> [Aim of the exercise]:
Return all the entries word for word, minus the pictures.

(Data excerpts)
● ● ● ● ● ● ●
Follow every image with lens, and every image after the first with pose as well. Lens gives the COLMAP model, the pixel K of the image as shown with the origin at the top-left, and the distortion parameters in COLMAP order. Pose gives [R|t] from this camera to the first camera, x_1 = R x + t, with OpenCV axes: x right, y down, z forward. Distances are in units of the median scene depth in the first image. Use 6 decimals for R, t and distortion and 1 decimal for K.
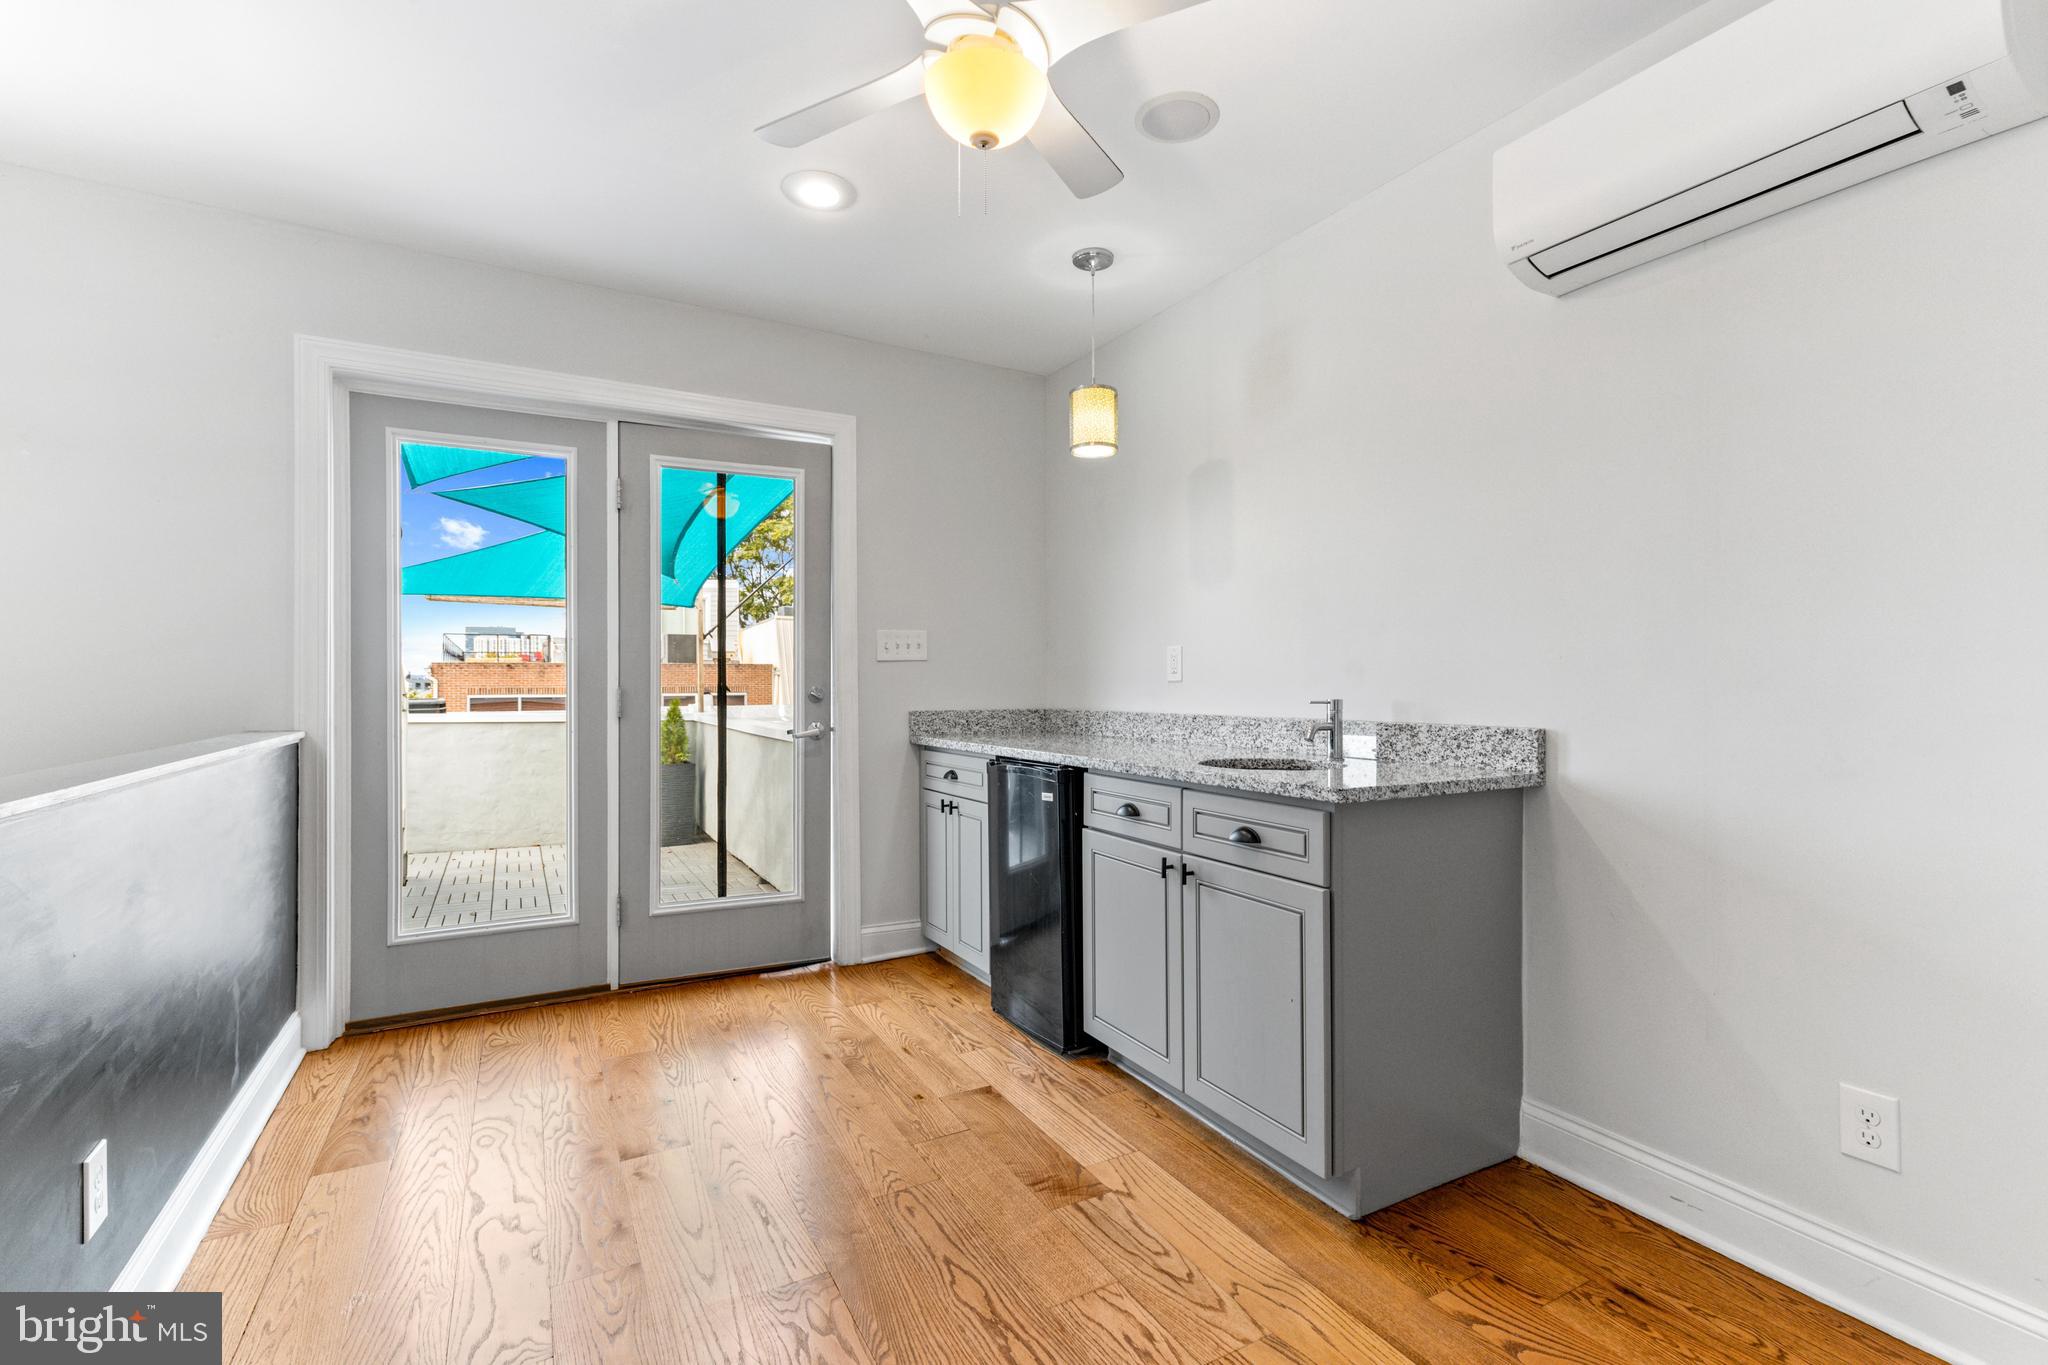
lens RADIAL K [[925.4, 0, 1028.3], [0, 925.4, 685.2], [0, 0, 1]] dist [0.005831, -0.001265]
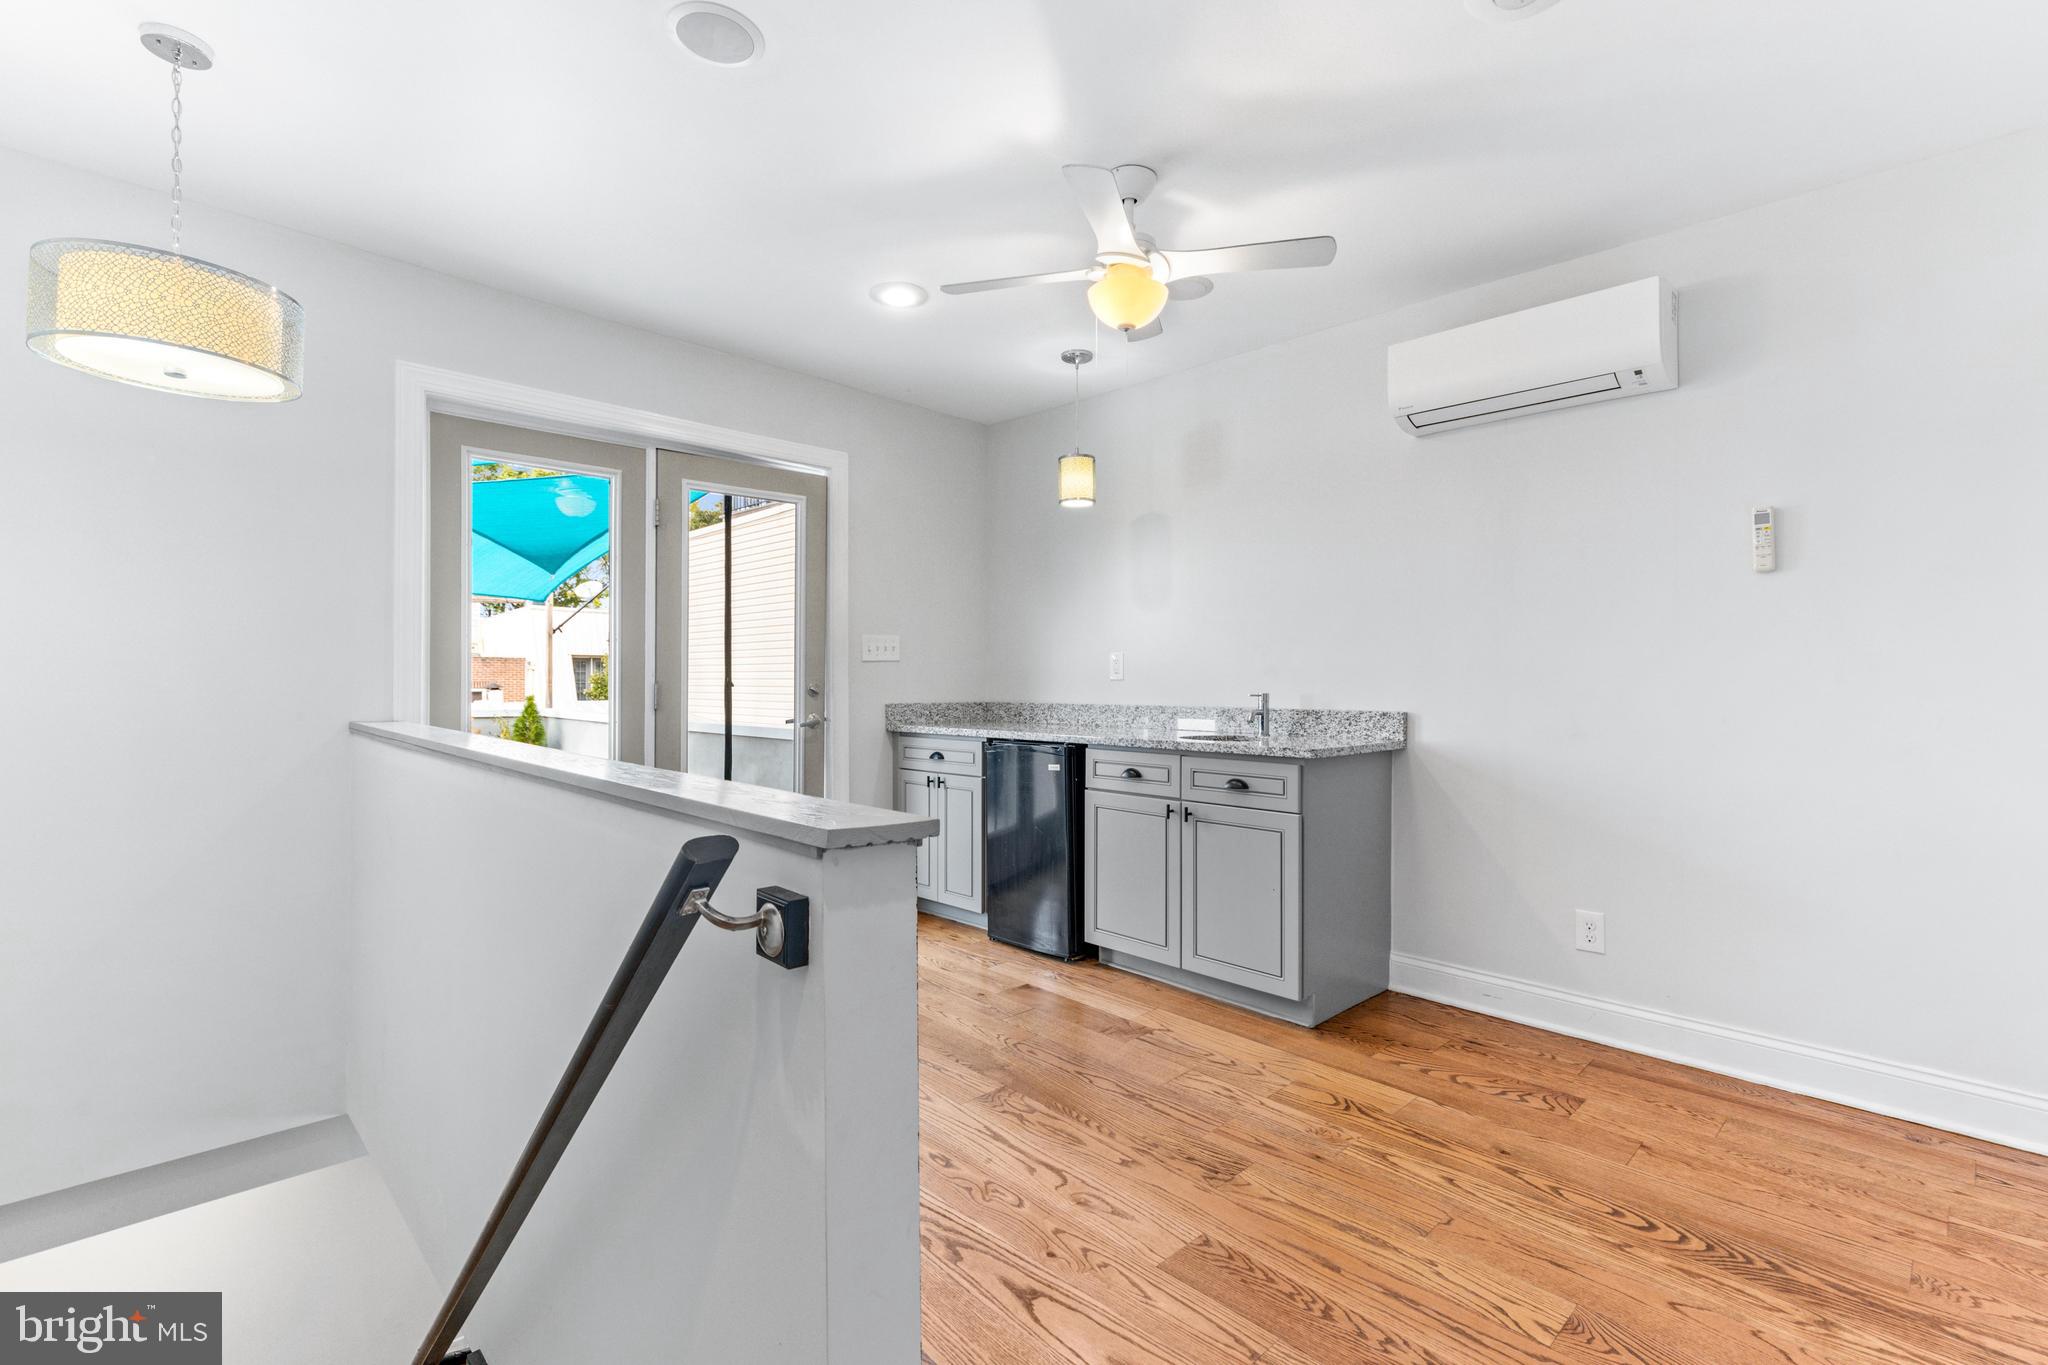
lens RADIAL K [[925.4, 0, 1027.5], [0, 925.4, 682.7], [0, 0, 1]] dist [0.005831, -0.001265]
pose [[0.965502, 0.003995, 0.260367, -0.427206], [-0.004172, 0.999991, 0.000128, 0.000294], [-0.260364, -0.001210, 0.965510, -0.310145]]
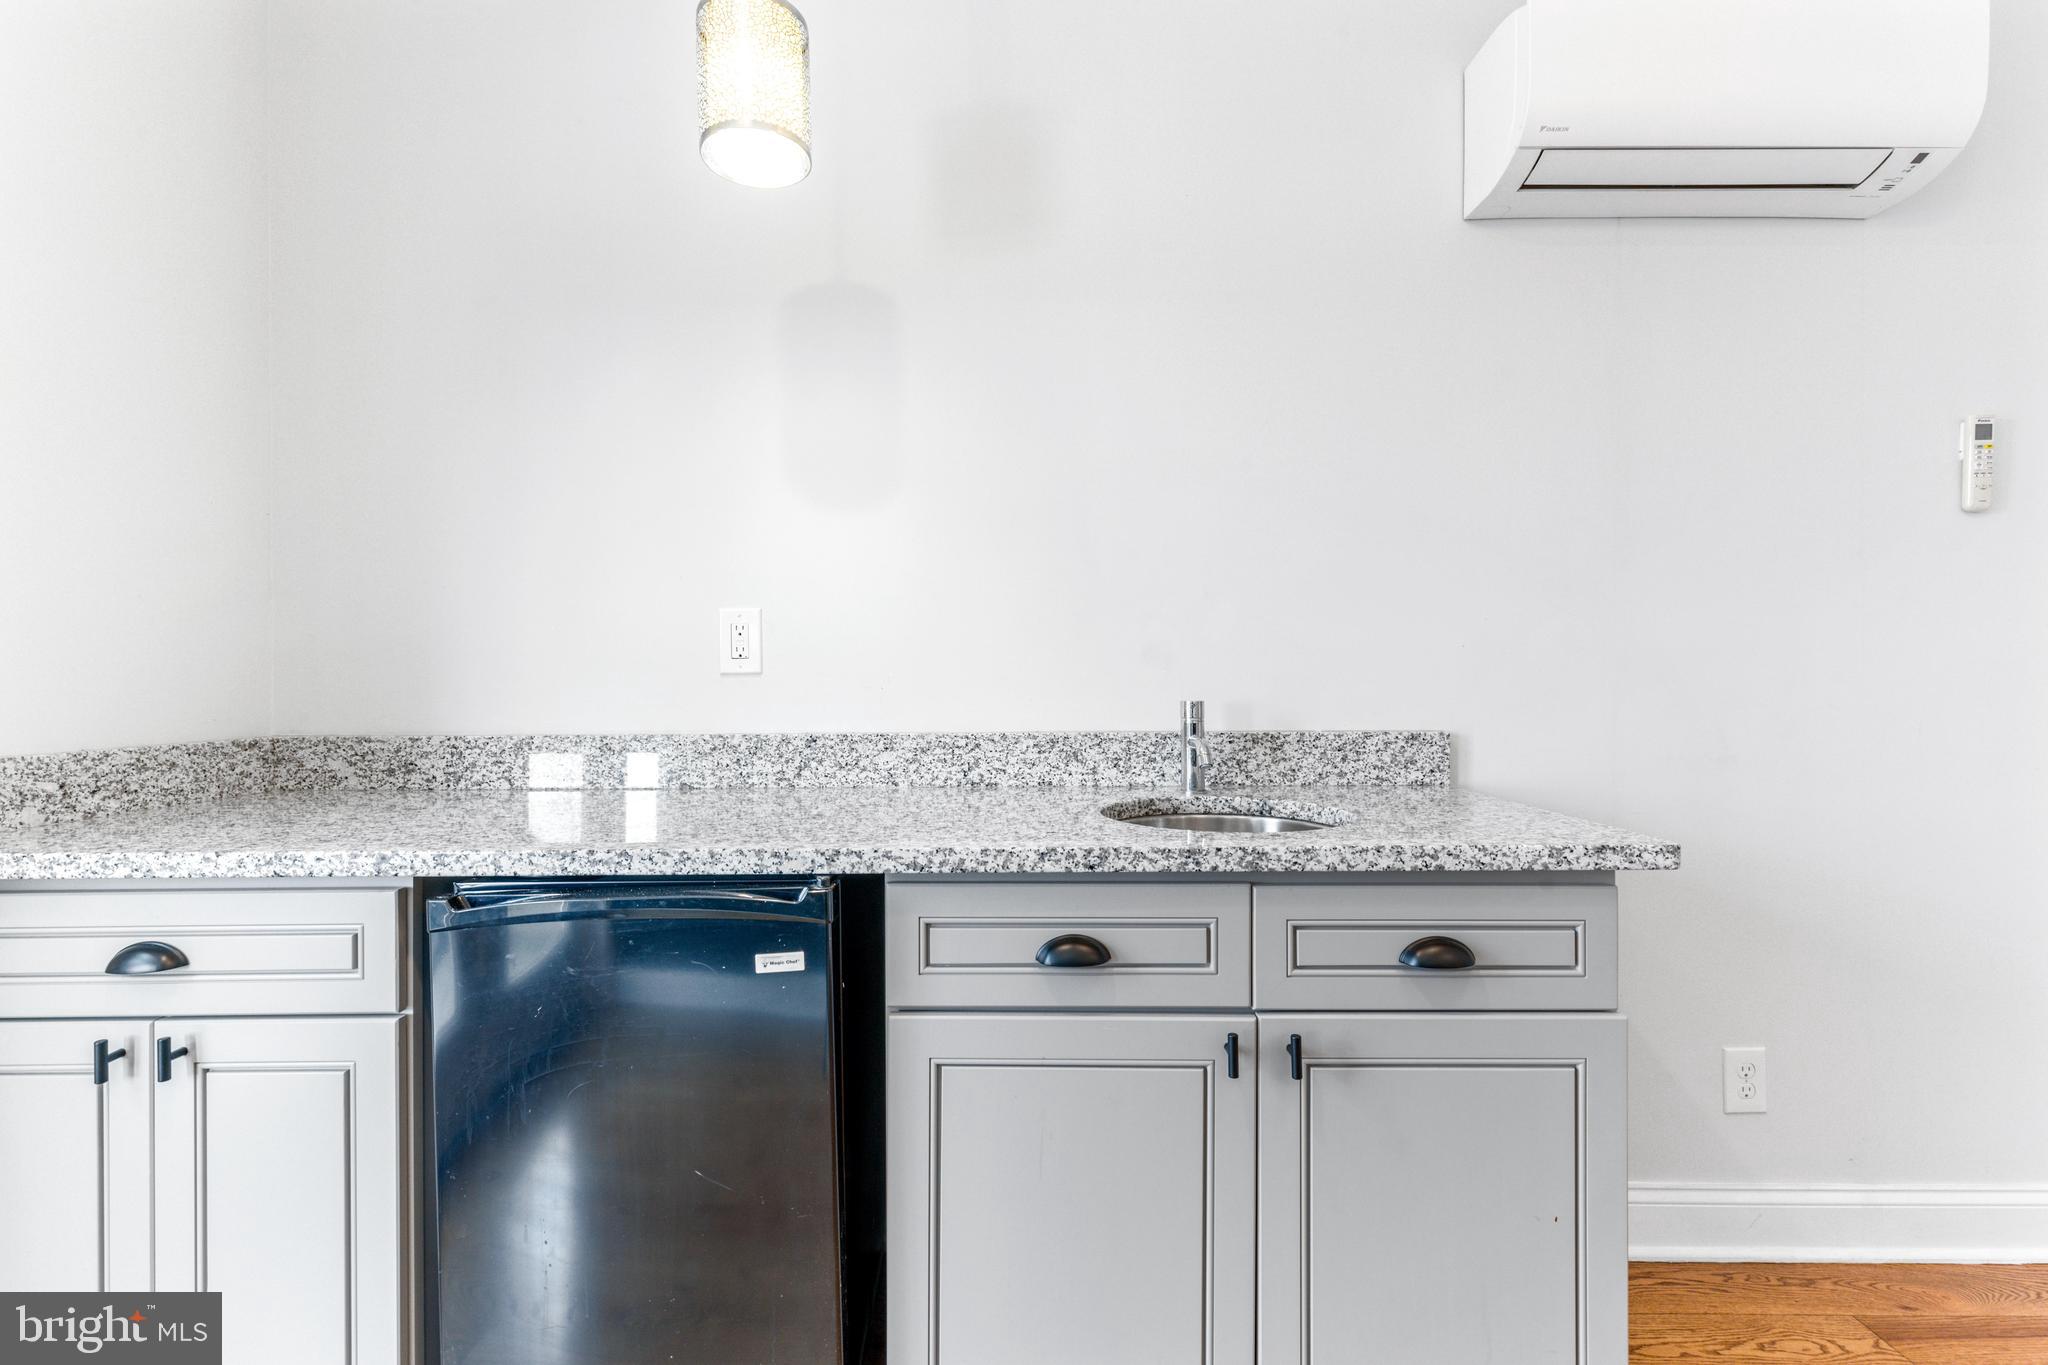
lens RADIAL K [[925.4, 0, 1028.5], [0, 925.4, 677.4], [0, 0, 1]] dist [0.005831, -0.001265]
pose [[0.485893, 0.000425, 0.874018, -0.327785], [0.002979, 0.999993, -0.002143, -0.000557], [-0.874013, 0.003645, 0.485888, 0.848524]]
● ● ● ● ● ● ●
> [Exercise answer]:
Follow every image with lens, and every image after the first with pose as well. Lens gives the COLMAP model, the pixel K of the image as shown with the origin at the top-left, and the distortion parameters in COLMAP order. Pose gives [R|t] from this camera to the first camera, x_1 = R x + t, with OpenCV axes: x right, y down, z forward. Distances are in units of the median scene depth in the first image. Use 6 decimals for R, t and distortion and 1 decimal for K.
lens RADIAL K [[925.4, 0, 1028.3], [0, 925.4, 685.2], [0, 0, 1]] dist [0.005831, -0.001265]
lens RADIAL K [[925.4, 0, 1027.5], [0, 925.4, 682.7], [0, 0, 1]] dist [0.005831, -0.001265]
pose [[0.965502, 0.003995, 0.260367, -0.427206], [-0.004172, 0.999991, 0.000128, 0.000294], [-0.260364, -0.001210, 0.965510, -0.310145]]
lens RADIAL K [[925.4, 0, 1028.5], [0, 925.4, 677.4], [0, 0, 1]] dist [0.005831, -0.001265]
pose [[0.485893, 0.000425, 0.874018, -0.327785], [0.002979, 0.999993, -0.002143, -0.000557], [-0.874013, 0.003645, 0.485888, 0.848524]]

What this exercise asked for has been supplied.